Gorenje Acquires Dutch Appliance Manufacturer
June 12, 2008
Amsterdam-based Gorenje has acquired a 100 percent ownership stake in ATAG Europe B.V. The acquisition of the top-level Dutch provider of
household appliances is the largest acquisition in the history of the company's
operations, with Gorenje thereby realising its strategy as a fast growing Pan- European
player.
ATAG Europe B.V.
generated nearly EUR 150 million in net sales revenues last year, which represents
approximately 14 percent of the operating revenues of the Gorenje Group, and a
net profit exceeding EUR 11 million. The EBITDA, which is the profit before amortisation which
represents a rough measurement of cash flows generated from operating
activities, amounted to EUR 19 million last year. ATAG Europe B.V. has 420
employees and generates 90 percent of its revenues through the sale of
household appliances in the Benelux area -- which consists of Belgium, the Netherlands, and Luxembourg -- and 75 percent of the sales came from ATAG's brand names including Atag, Etna, Pelgrim. The brands are classified
predominantly in the high or medium-high price classes. The company possesses between
10 and 30 percent market share in these markets.
“The acquisition of ATAG Europe
B.V. is a historical milestone for Gorenje. It is a winning combination since it
represents completion of Gorenje brand names portfolio with the high positioned
brands and enables important strengthening of Gorenje Group position in Europe. Gorenje is thus realising its strategic plan and has assumed its active role in
consolidation processes in the industry of household appliances. Between
Gorenje and Atag, we see numerous synergies in marketing, procurement, product
management and production ”, said Franjo Bobinac, President of the Management
Board and CEO.
With the inclusion of ATAG Europe
B.V. in the Gorenje Group, Gorenje will succeed in covering the last remaining
untapped market in Europe and enter the more than 20 million strong Benelux
market where it had been present only to a minimal degree. At the same time, it
will acquire the prestigious Atag brand name which is ranked in the highest
price class of household appliances. In this way it will also cover the most
prestigious high-end portions of certain western markets.

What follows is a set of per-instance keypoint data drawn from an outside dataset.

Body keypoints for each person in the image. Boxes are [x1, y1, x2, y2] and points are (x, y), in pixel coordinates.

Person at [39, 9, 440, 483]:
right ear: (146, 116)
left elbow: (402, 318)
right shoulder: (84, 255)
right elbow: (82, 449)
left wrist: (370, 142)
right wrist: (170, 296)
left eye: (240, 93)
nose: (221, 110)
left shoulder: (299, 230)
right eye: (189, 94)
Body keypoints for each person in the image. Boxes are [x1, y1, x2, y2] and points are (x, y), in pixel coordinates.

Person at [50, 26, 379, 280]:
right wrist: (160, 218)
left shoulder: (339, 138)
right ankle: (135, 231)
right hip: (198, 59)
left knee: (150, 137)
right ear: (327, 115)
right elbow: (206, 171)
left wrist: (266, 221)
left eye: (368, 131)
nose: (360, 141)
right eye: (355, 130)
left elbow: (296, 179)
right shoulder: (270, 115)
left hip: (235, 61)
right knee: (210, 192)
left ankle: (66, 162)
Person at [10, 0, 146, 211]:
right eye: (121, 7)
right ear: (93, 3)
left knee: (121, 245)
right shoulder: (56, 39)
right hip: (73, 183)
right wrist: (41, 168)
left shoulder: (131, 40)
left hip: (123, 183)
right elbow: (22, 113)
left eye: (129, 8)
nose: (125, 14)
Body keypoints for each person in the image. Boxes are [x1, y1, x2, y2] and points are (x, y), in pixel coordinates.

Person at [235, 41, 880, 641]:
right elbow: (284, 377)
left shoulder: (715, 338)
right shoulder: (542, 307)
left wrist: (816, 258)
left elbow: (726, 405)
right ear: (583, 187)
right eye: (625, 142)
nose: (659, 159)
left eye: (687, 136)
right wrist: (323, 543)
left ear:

The company 's
inclusion will thus significantly contribute to a growth in the financial indicators
of the Gorenje Group. The acquisition of the company ATAG Europe B.V. also
represents a significant milestone in operations of Gorenje, since the Director
and 100 percent owner of the assumed company, Mr. Philip Sluiter who played a
leading role in the development of ATAG Europe B.V., will join Gorenje's
Management Board. Mr. Sluiter will remain the Director of the company ATAG
Europe B.V. and thus ensure that the company continues to attain the desired
growth of business results. On the Management Board, Mr. Sluiter will be responsible
for the Gorenje Group's operations in the Benelux, development of Gorenje's
supplementary programme and the development of the prestigious ATAG brand
names. On the occasion of the signing of the contract Philip Sluiter stressed
the following: “The strategic fit between the two companies is superb and
should result in even better future performance of the new combination. I am looking
forward to the new common challenges.”
The purchase price for the
acquisition of ATAG Europe B.V. is 130 million euro. The acquisition amount
will be financed partly through an additional debt and partly through the
transfer of the treasury shares for the beneficiary owner, company HOME
PRODUCTS EUROPE B.V., which will by this transaction become a qualified
shareholder of Gorenje. The price for the treasury shares transfer is being
determined according to the 6 months average of the uniform price of Gorenje
shares at Ljubljana Stock Exchange, as according to the resolution of the
Gorenje Shareholders meeting on 4th July
2005. Management estimates that on the closing date there will be approximately
1 million of treasury shares to be transferred to HOME PRODUCTS EUROPE B.V.,
which has agreed to a lock up of the shares for the period of four years from
the date of transfer. For the same period the shares will also be pledged in
favour of Gorenje, d.d against potential risks originating from the period prior
to the date of closing. The contract becomes valid after Gorenje receives the
approval from the relevant competition authorities, which the company expects
to receive by the end of June.
The acquisition will not have an
effect on Gorenje's production employees in Slovenia as the company ATAG Europe
B.V. is solely involved in the development, procurement and sale of its own
products while the production of products is outsourced to partner companies.